García-Bores, A.M., Espinosa-González, A.M., Reyna-Campos, A., Cruz-Toscano, S., Benítez-Flores, J.C., Hernández-Delgado, C.T., Flores-Maya, S., Urzúa-Meza, M., Peñalosa-Castro, I., Céspedes-Acuña, C.L., Avila-Acevedo, J.G.
Journal of photochemistry and photobiology 2017 v.167 pp. 72-81
2,2-diphenyl-1-picrylhydrazyl, Escherichia coli, Lippia graveolens, carcinogenesis, cell death, condiments, cuisine, genotoxicity, headache, hydroxyl radicals, iridoids, mice, mutagens, naringenin, plant extracts, skin neoplasms, spectral analysis, topical application, traditional medicine, ultraviolet radiation
Lippia graveolens HBK (Mexican oregano) is a species that is regularly used as a condiment in Mexican cuisine.

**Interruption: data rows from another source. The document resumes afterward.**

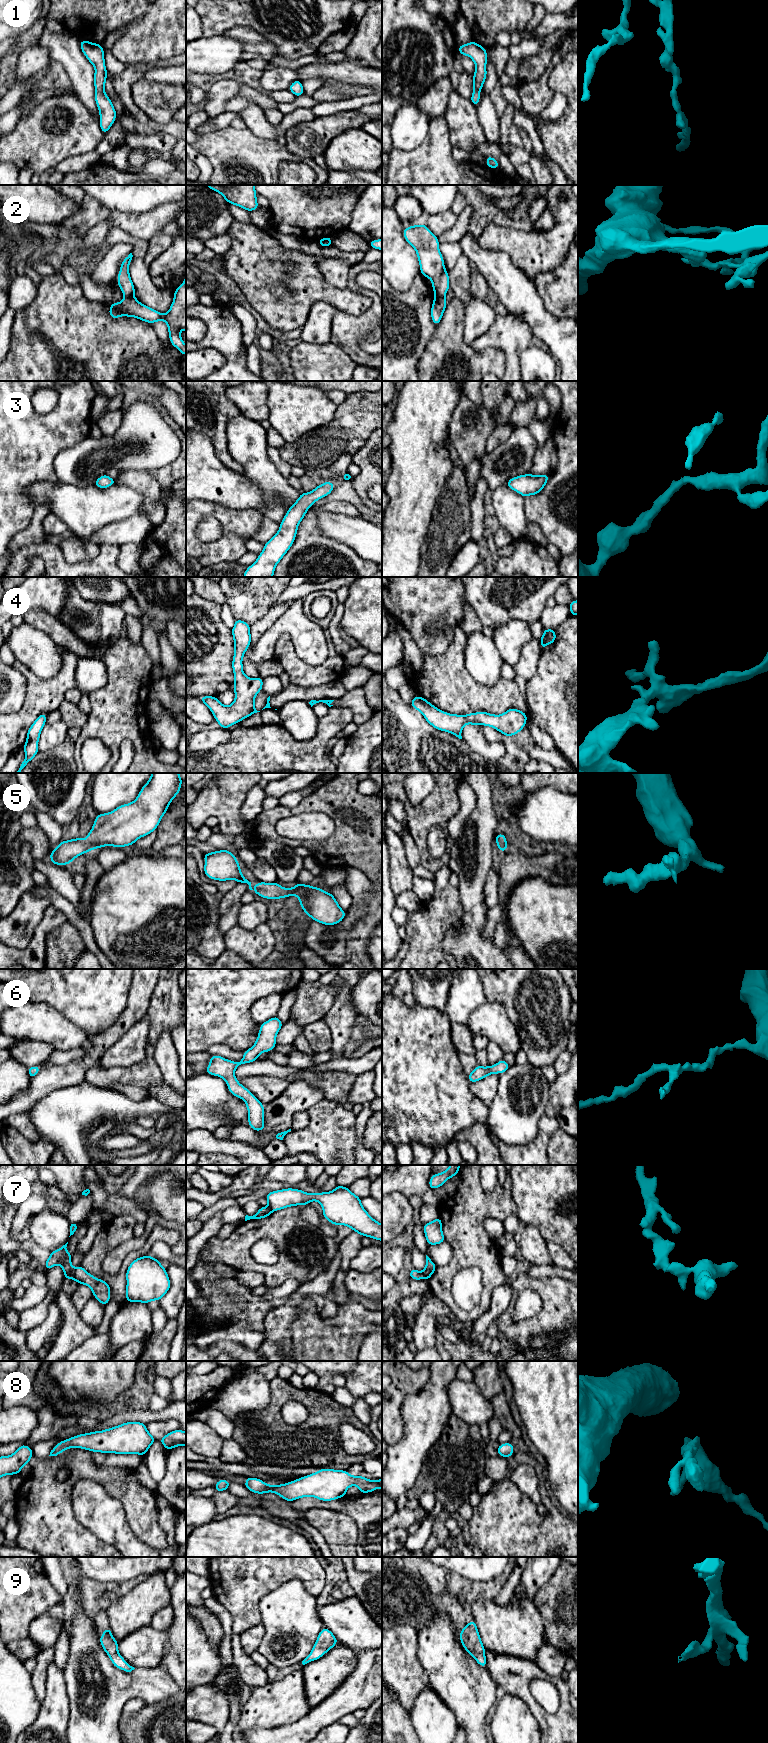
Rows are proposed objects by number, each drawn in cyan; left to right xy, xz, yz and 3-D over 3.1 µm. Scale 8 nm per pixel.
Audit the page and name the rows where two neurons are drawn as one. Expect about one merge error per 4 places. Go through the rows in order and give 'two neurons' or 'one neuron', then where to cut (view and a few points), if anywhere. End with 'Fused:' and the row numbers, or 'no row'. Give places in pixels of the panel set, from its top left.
1: one neuron; no cut
2: two neurons; cut in yz along (435, 295), (443, 298)
3: one neuron; no cut
4: one neuron; no cut
5: one neuron; no cut
6: one neuron; no cut
7: two neurons; cut in xy along (74, 1269), (72, 1278)
8: one neuron; no cut
9: one neuron; no cut
Fused: 2, 7

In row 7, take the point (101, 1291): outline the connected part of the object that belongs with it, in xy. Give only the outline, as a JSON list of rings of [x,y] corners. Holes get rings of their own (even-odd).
[[[81,1265],[74,1269],[73,1279],[78,1284],[83,1284],[91,1288],[93,1296],[102,1304],[107,1305],[110,1301],[110,1286],[102,1280],[88,1273]]]

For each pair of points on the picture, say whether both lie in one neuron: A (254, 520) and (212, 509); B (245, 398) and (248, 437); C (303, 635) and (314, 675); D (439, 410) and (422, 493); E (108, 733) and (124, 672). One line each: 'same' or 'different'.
A: same
B: different
C: different
D: same
E: same

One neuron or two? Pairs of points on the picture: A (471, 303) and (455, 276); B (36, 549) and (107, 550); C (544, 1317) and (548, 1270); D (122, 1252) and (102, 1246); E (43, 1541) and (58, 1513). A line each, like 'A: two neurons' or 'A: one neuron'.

In traditional medicine, it is used for the treatment of respiratory and digestive illnesses, headaches, rheumatism and inflammation-related disorders. The main chemical components reported in this species include the following: terpenoids, iridoids and flavonoids. The aim of this study was to determine the potential photochemopreventive effect of the methanolic extract of Lippia graveolens (MELG) against ultraviolet B (UVB)-induced skin cancer in SKH-1 mice. The phenolic content, radical scavenger activity, penetration and genotoxicity of the MELG were also evaluated. The MELG exhibited scavenging activity against 1,1-diphenyl-2-picrylhydrazyl, superoxide and hydroxyl radicals, and it did not exhibit genotoxic activity in the micronucleus test. In addition, the MELG absorbed UVB (280nm) electromagnetic radiation. The main components detected in the plant extract were naringenin and galangin, and pinocembrin was also isolated and identified through spectroscopic analysis. The MELG demonstrated a photoprotective effect against UVB-induced cell death in Escherichia coli. In chronic challenge experiments, the MELG protected against UVB-induced skin cancer in SKH-1 mice. The MELG penetrated the skin of mice. Topical administration of the MELG protected against chronic UVB-induced damage in mouse SKH-1 skin. Our results suggest that the MELG has photochemopreventive activity and may potentially prevent photo-tumorigenesis.